Die Schicksalsgöttin weist den Weg: die 13-jährige Steffi und das Team um Regisseur Tobias Rausch (rechts). Fotos: Holbein Foto: Schwarzwälder-Bote

Video-Hike: Landestheater dreht in Winterlingen und entwickelt eine neue Kunstform

Von Christoph Holbein

Es geht um Orte, um Menschen und um Themen des Strukturwandels: Autor und Regisseur Tobias Rausch dreht derzeit für das Landestheater Tübingen kleine Filme an Stationen in und um Winterlingen – für einen Video-Hike zum Spaziergang per Smartphone-App.

Winterlingen. Ein leer stehender Laden, der die Veränderung der Dorfstruktur symbolisiert mit drei Spielerinnen aus der K3-Theatergruppe als Schicksalsgöttinnen, eine leer stehende Tankstelle als Haus der Träume, um die Wünsche der Menschen von Winterlingen zu dokumentieren mit Jugendlichen der K3-Theatergruppe, ein Vormittag im Wald, um dem Strukturwandel bei den Wanderschäfern auf die Spur zu kommen, mit Schülern der Grund- und Werkrealschule Winterlingen und Traktorfahrern, die katholische Kirche in Harthausen als Schauplatz für den Harthauser Vetter und für das Thema Aus- und Einwanderung mit dem Cantus Iuvenis und der Vetterzunft Harthausen und der Bereich Bioenergie beim Landwirt Blickle zum Strukturwandel in der Landwirtschaft mit dem Musikverein Winterlingen und einer Spielerin aus der K3-Theatergruppe: Das Spektrum der Videospaziergänge mit ihren sechs Stationen ist breit gefächert.

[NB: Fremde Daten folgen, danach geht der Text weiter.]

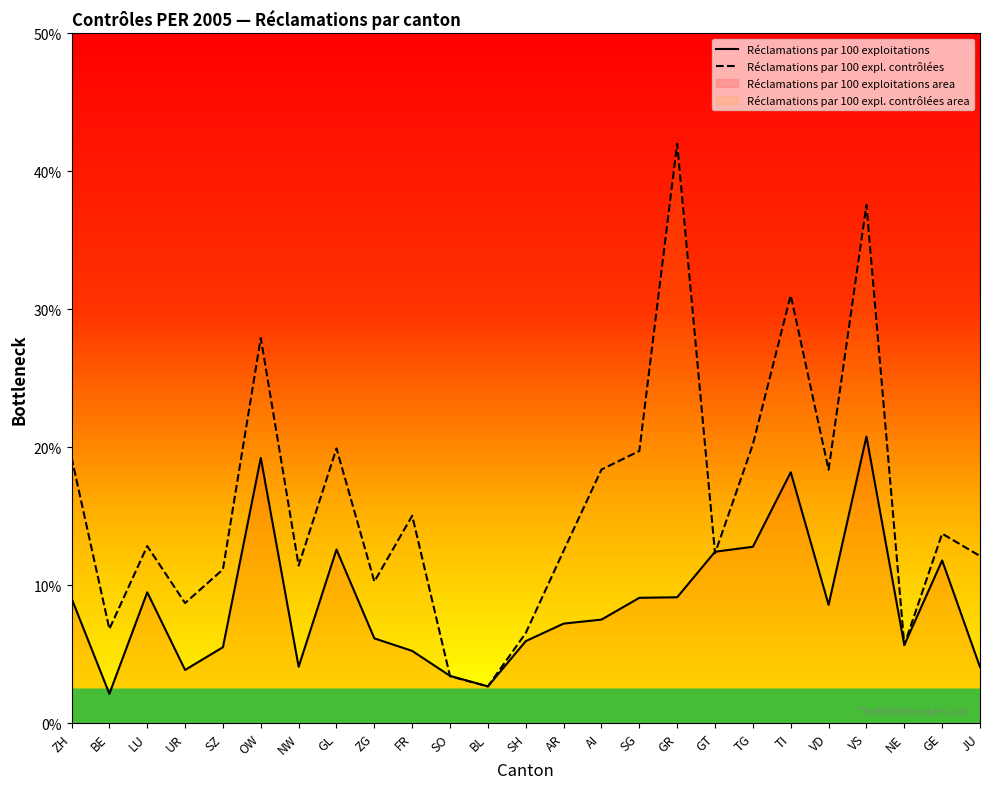

What is the sum of all Réclamations par 100 exploitations values?

216.7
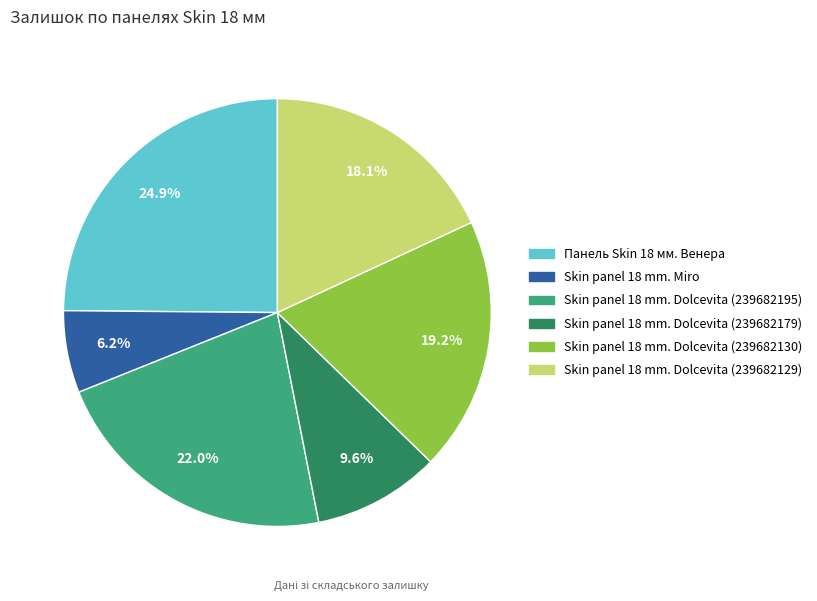

Which category has the smallest portion of the pie?

Skin panel 18 mm. Miro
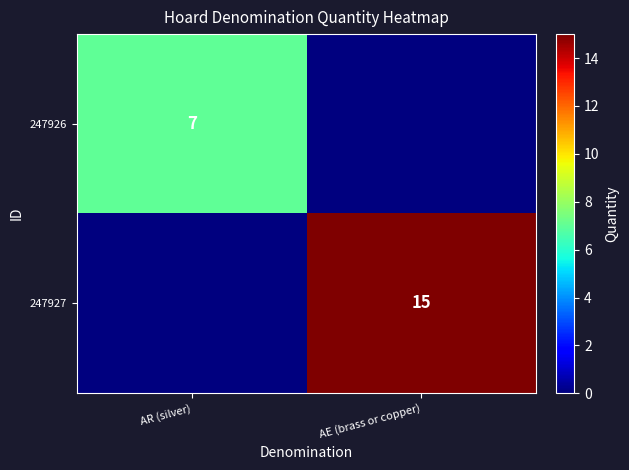

True or false: 247927 has a value of 15 at AE (brass or copper).

True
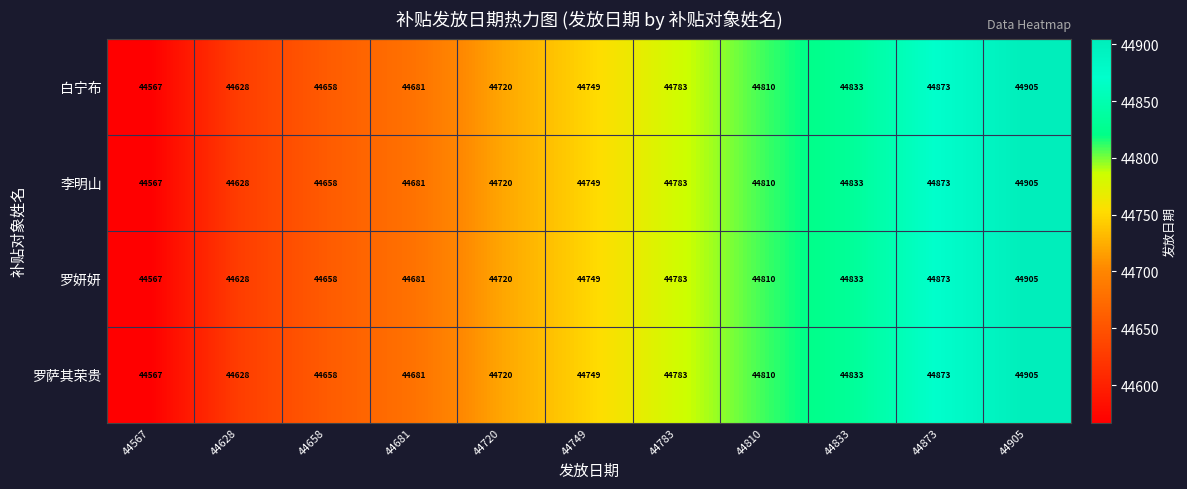

The 罗萨其荣贵 series shows 44658 at 44658. True or false?

True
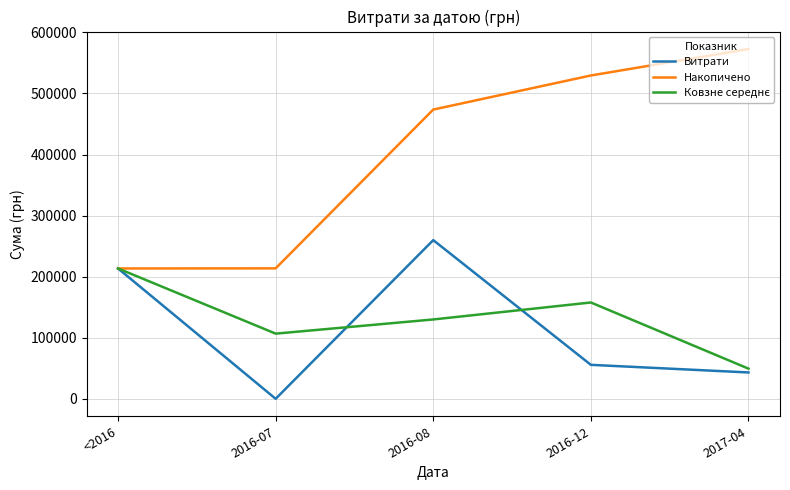

The value of Витрати at <2016 is 107855.7. True or false?

False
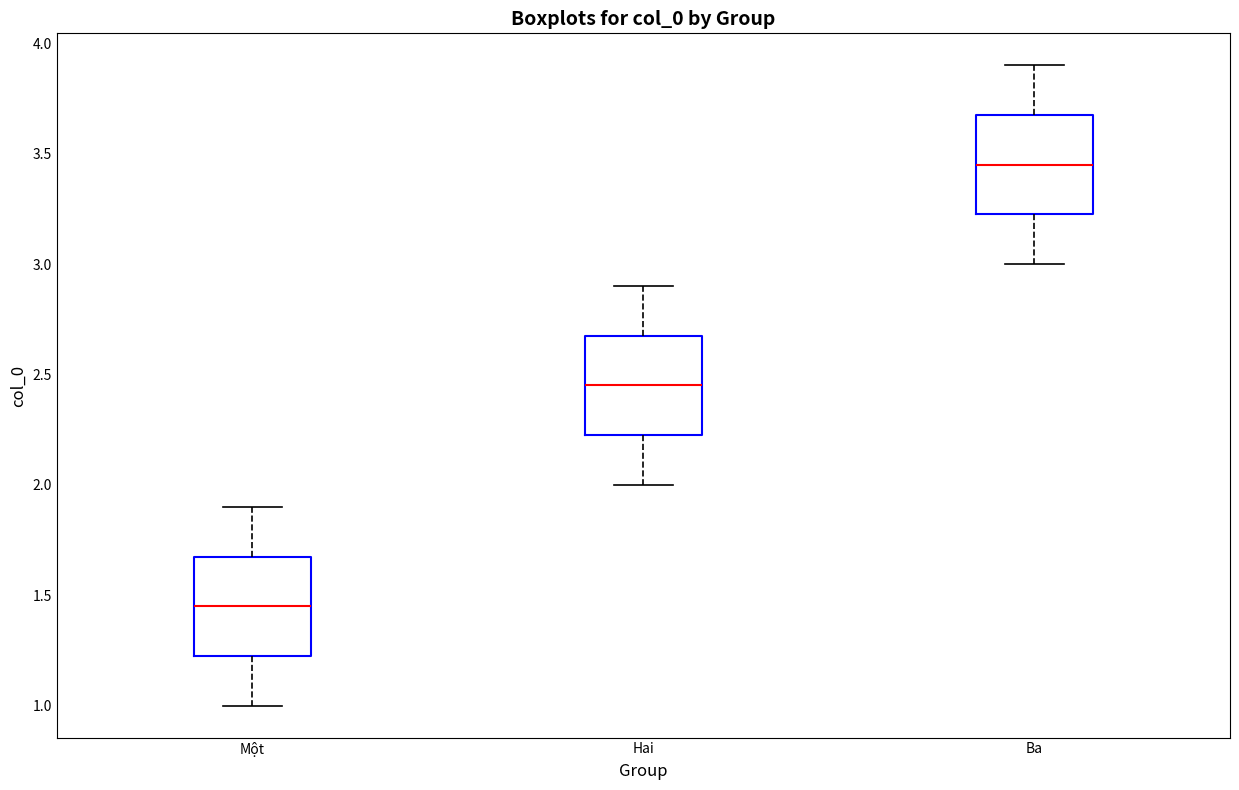

Where does the lower whisker of the box for Ba end on the y-axis? The values are not printed on the chart, so give them approximately, as read against the axis.

3.00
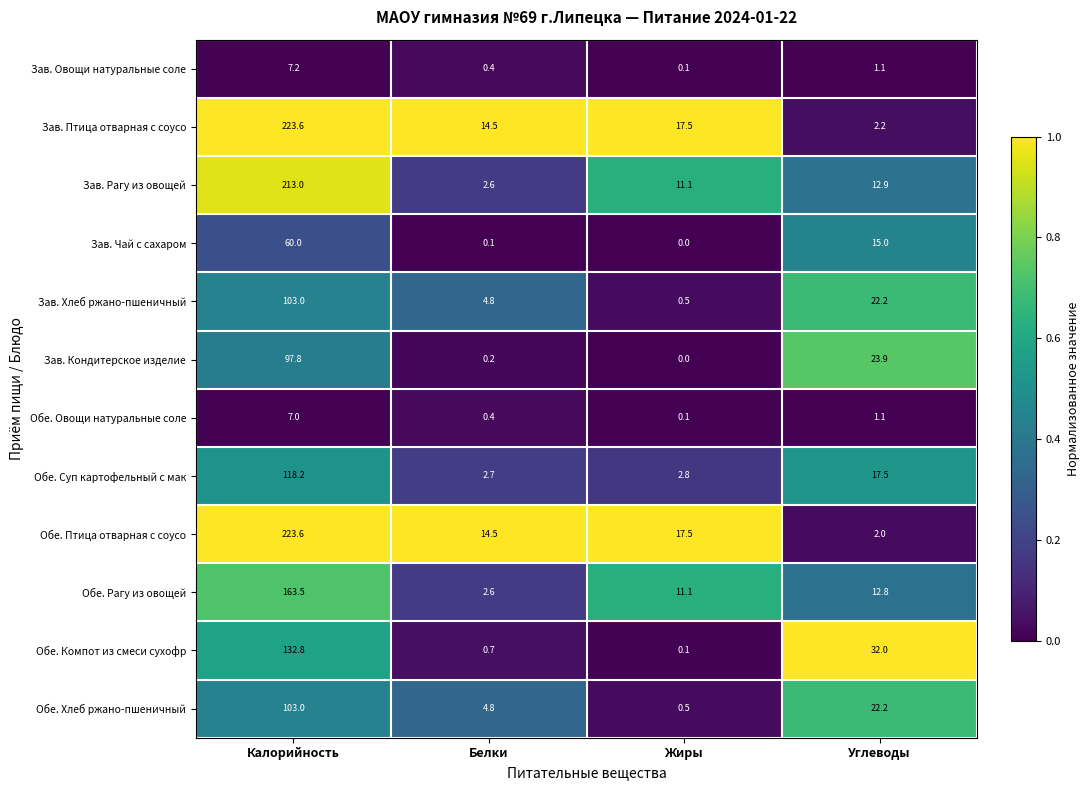

At which label does Обе. Птица отварная с соусо reach its minimum?

Углеводы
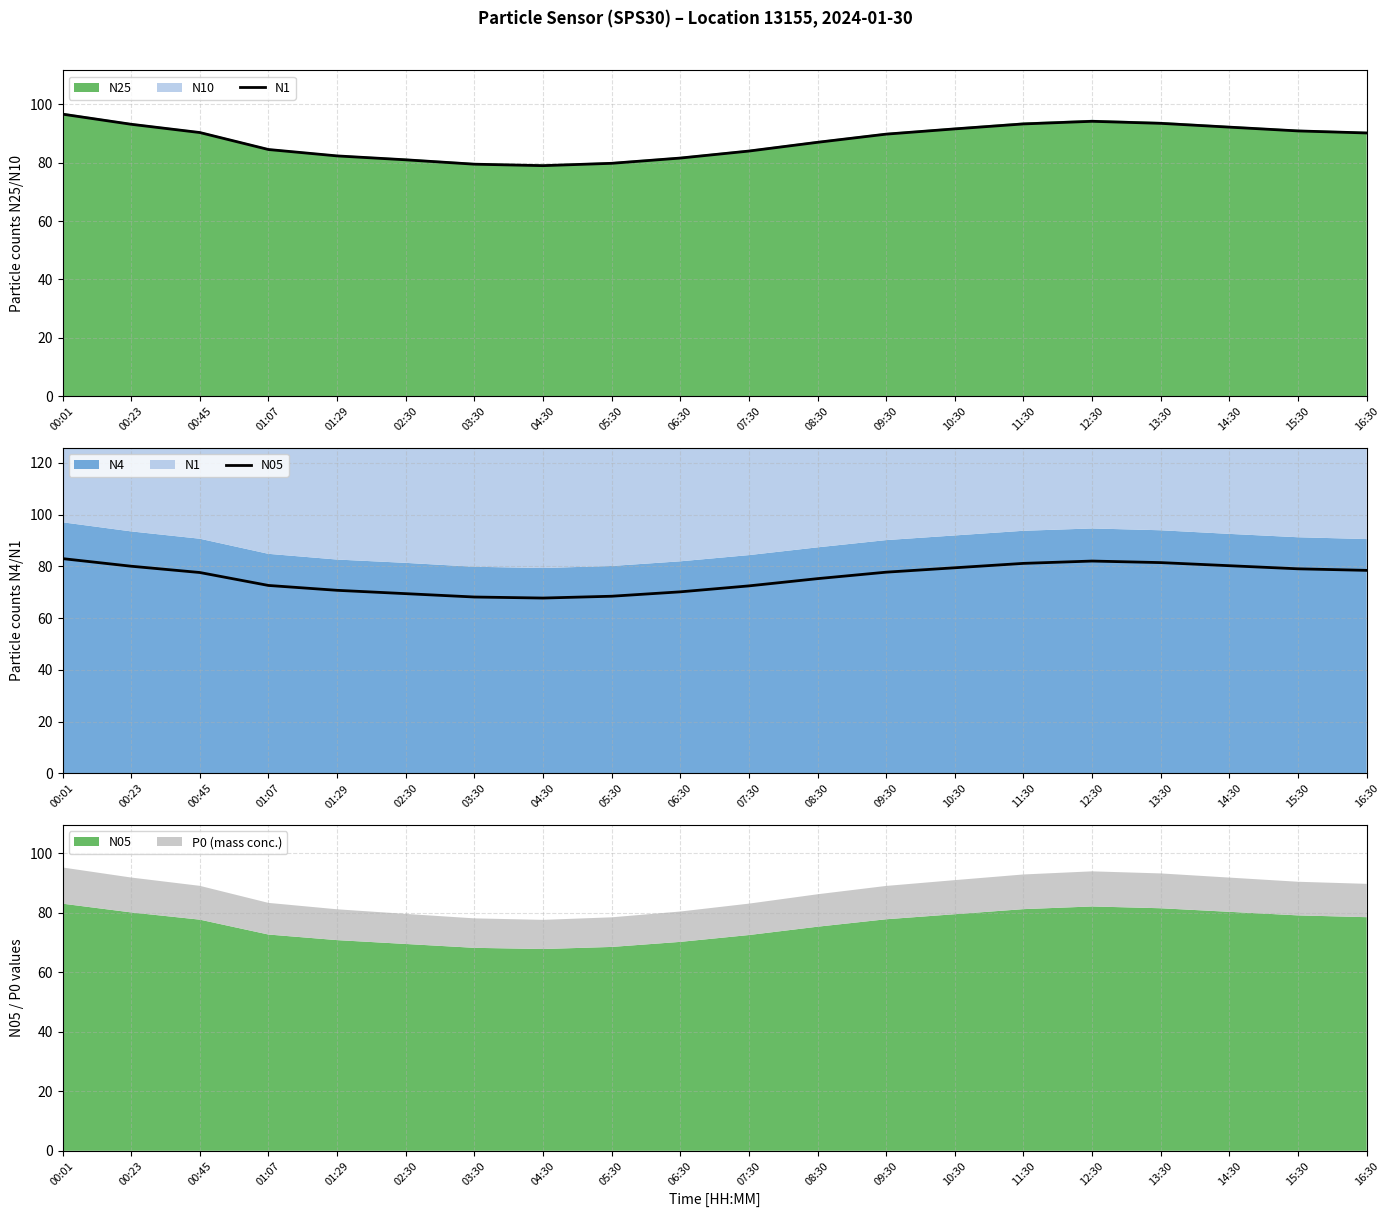

Rank the categories by N1 value from highest to lowest.

00:01, 12:30, 13:30, 11:30, 00:23, 14:30, 10:30, 15:30, 00:45, 16:30, 09:30, 08:30, 01:07, 07:30, 01:29, 06:30, 02:30, 05:30, 03:30, 04:30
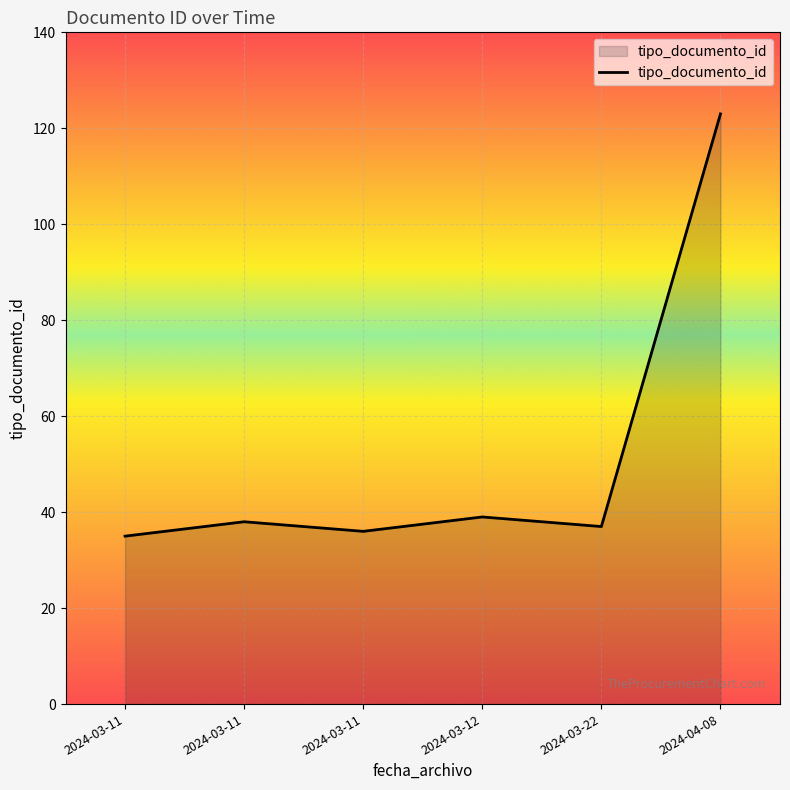

Between 2024-03-11 and 2024-03-12, which is larger?

2024-03-12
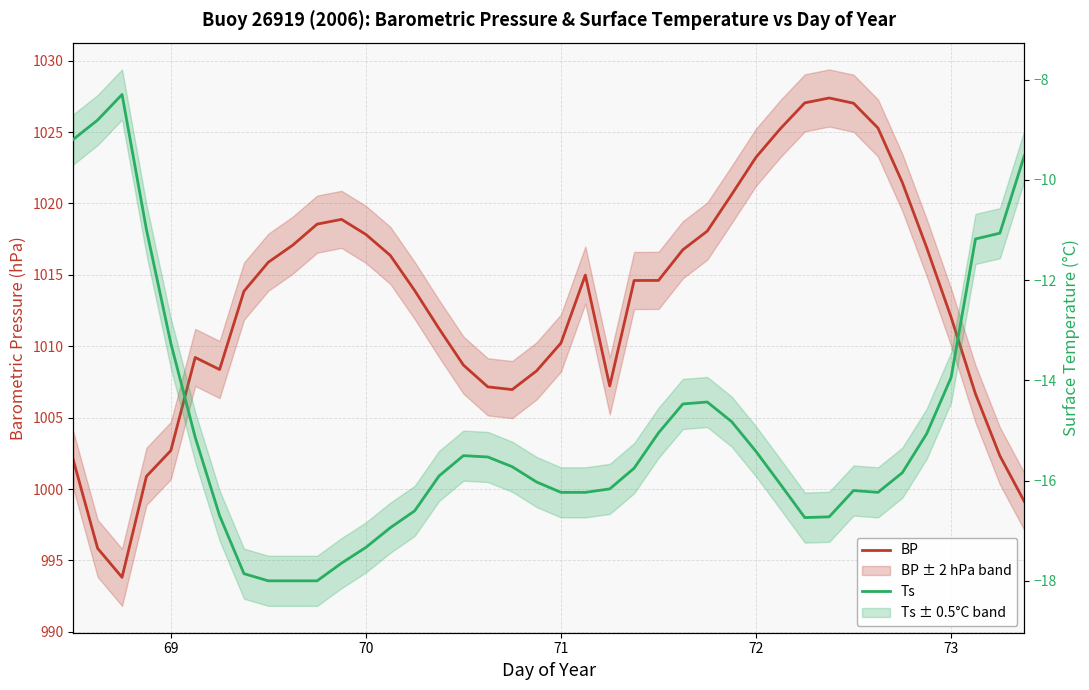

Rank the series at 71 from highest to lowest value.

BP, Ts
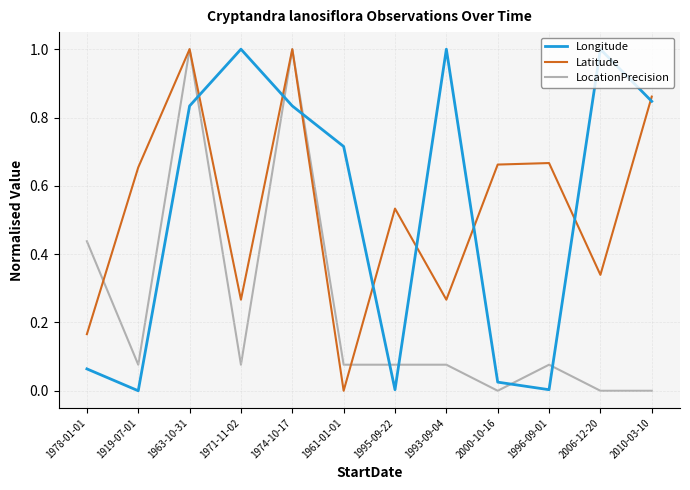

The value of Latitude at 1961-01-01 is -0.3. True or false?

False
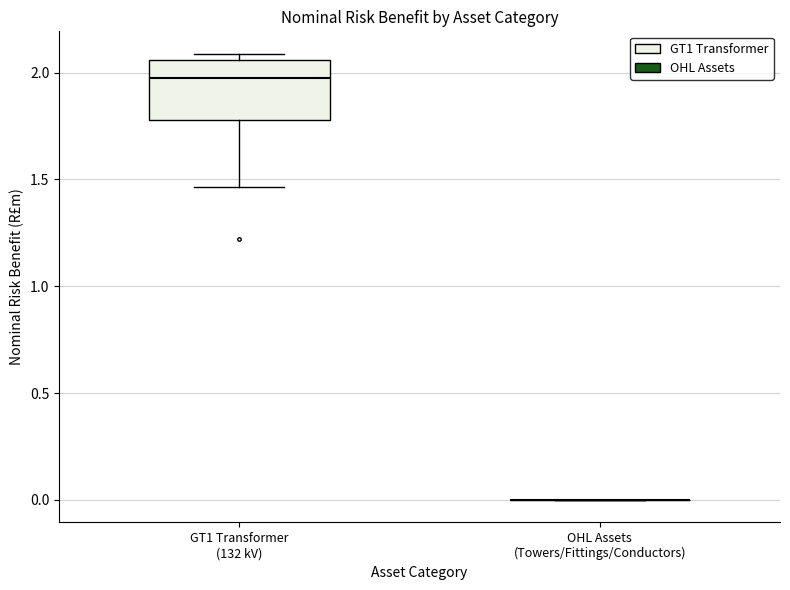

Reading left to right, read every box against the y-axis: the position of its median line, the range the box covers, and the ends of its whiskers. The values are not printed on the chart, so give them approximately, as read against the axis.

GT1 Transformer (132 kV): median 2.00, box 1.80 to 2.05, whiskers 1.45 to 2.10
OHL Assets (Towers/Fittings/Conductors): box collapsed to a line at 0.00, whiskers 0.00 to 0.00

Die Schicksalsgöttin weist den Weg

An diesem Tag ist die Automatenstickerei Krause Ort des Geschehens, um das Thema Strukturwandel in der Textilindustrie zu beleuchten. Auch diesmal ist eine Spielerin aus der K3-Theatergruppe als Akteurin mit dabei: die 13-jährige Steffi. Sie mimt, bleich geschminkt und im schneeweißen Kleid, eine Schicksalsgöttin, die ihren Schicksalsfaden entspinnt und den Weg ins Gebäude weist. Derweil fährt der 14-jährige Adrian mit seinem Hoverboard durch das Bild. Er ist als "Runing Gag" in fast allen Filmen zu sehen. Im Innern des Gebäudes macht die Kamera auf der Fabriketage einen Gang einmal rund durch die ehemalige Produktionshalle, schwenkt, bleibt an manchen Stellen haften, um den leeren Raum auf den späteren Betrachter wirken zu lassen, den nur ein Schriftzug auf dem Boden ziert: "Im G’schäft wird g’schafft."

Das Team filmt Fotos an den Wänden, die in der Videoszene mit einer Tonspur unterlegt werden, auf der Ausschnitte aus Interviews mit ehemaligen Textilarbeiterinnen zu hören sind, um dem Spaziergänger, der GPS-gesteuert mit dem Smartphone die sechs Stationen anläuft, via App authentische Informationen zu den Orten zu vermitteln.

Der 14-jährige Adrian, dem der Dreh "Spaß macht", will sich auf jeden Fall den Video-Hike, der ab dem 9. Oktober zu haben ist, herunterladen und den Walk ausprobieren: "Beim Zusehen fand ich das interessant." Dass er mit seinem geländefähigen Hoverboard regelmäßig durch die Szene flitzt, war eine spontane Idee des Regisseurs. Solch einen roten Faden symbolisieren auch die drei Schicksalsgöttinnen aus drei Generationen, die einzeln oder in der Gruppe an jeder Station auftauchen. Für die 13-jährige Steffi ist das Mitwirken eine besondere Erfahrung, die sie mitnehmen möchte in ihr Theaterspiel im K3. Die Videoszenen wird sie durchlaufen, "obwohl ich es nicht mag, mich selbst anzuschauen".